--- START ---

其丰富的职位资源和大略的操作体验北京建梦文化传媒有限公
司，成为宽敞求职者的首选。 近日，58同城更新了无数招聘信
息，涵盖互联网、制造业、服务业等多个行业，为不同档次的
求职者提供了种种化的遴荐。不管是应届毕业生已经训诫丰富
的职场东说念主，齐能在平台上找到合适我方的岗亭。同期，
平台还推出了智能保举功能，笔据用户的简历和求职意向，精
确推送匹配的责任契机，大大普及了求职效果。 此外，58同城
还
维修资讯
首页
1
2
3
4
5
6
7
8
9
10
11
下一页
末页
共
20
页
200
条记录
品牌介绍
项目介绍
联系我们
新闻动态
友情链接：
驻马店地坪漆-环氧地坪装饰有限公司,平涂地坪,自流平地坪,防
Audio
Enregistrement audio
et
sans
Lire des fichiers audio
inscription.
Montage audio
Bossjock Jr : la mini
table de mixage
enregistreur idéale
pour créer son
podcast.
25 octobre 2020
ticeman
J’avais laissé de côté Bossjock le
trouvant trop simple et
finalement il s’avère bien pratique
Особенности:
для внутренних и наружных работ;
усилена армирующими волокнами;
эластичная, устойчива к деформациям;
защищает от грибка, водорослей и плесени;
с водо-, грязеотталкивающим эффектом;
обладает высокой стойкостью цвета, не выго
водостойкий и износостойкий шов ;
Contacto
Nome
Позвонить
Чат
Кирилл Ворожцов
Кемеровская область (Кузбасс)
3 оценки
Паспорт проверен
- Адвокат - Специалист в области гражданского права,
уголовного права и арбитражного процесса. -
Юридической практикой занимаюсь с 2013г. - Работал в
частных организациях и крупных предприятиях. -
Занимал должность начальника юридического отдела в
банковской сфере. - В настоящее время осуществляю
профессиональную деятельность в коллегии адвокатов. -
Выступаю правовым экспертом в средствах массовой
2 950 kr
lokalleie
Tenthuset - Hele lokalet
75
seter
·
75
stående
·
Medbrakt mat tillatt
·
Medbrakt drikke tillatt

--- END ---

What this task involves:
Show me each line of the listing above with "Bossjock" in it.

Written answer:
Bossjock Jr : la mini
J’avais laissé de côté Bossjock le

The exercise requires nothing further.